# Your task
Reproduce the listing in full, exactly as written, but without images.
::: Input :::
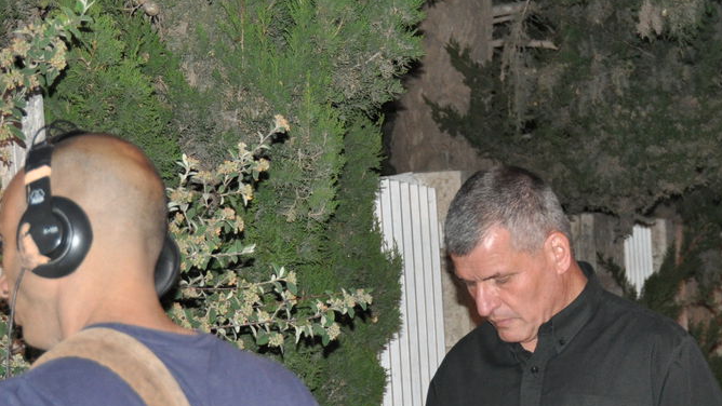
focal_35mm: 171
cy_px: 327
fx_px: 3274
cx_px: 479
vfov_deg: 7.1
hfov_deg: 12.6
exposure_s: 1/60
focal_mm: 52
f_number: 4.8
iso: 800
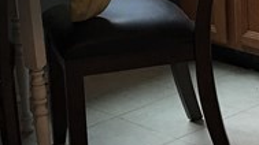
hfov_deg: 12.6
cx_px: 174
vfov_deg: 7.1
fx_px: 1174
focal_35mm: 171
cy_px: 0
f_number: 2.2
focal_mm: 4.15
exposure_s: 1/30
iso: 40
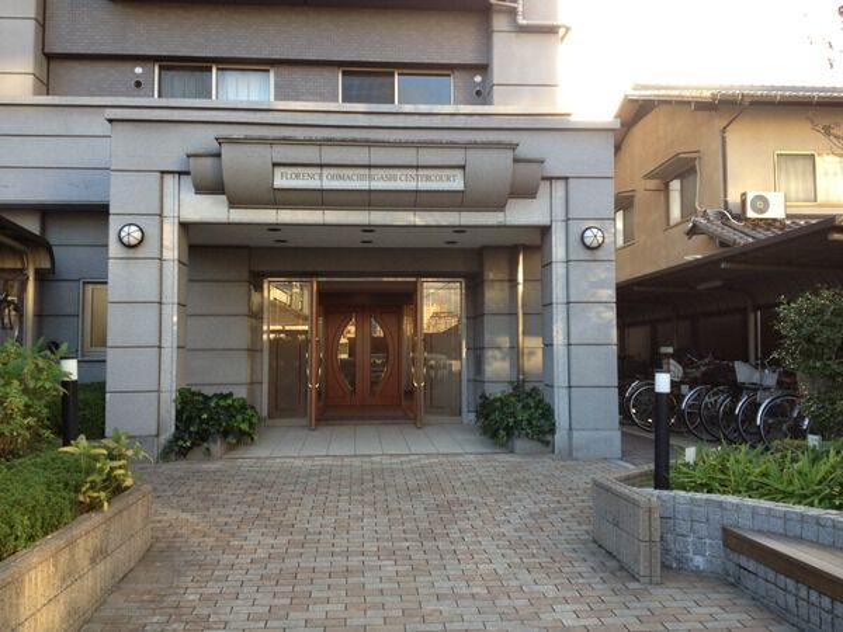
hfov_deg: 52.6
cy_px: 316
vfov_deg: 40.7
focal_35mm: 35
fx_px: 852
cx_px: 422
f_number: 2.4
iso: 80
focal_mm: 4.28
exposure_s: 1/120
:::
# Answer for the task
focal_35mm: 171
cy_px: 327
fx_px: 3274
cx_px: 479
vfov_deg: 7.1
hfov_deg: 12.6
exposure_s: 1/60
focal_mm: 52
f_number: 4.8
iso: 800
hfov_deg: 12.6
cx_px: 174
vfov_deg: 7.1
fx_px: 1174
focal_35mm: 171
cy_px: 0
f_number: 2.2
focal_mm: 4.15
exposure_s: 1/30
iso: 40
hfov_deg: 52.6
cy_px: 316
vfov_deg: 40.7
focal_35mm: 35
fx_px: 852
cx_px: 422
f_number: 2.4
iso: 80
focal_mm: 4.28
exposure_s: 1/120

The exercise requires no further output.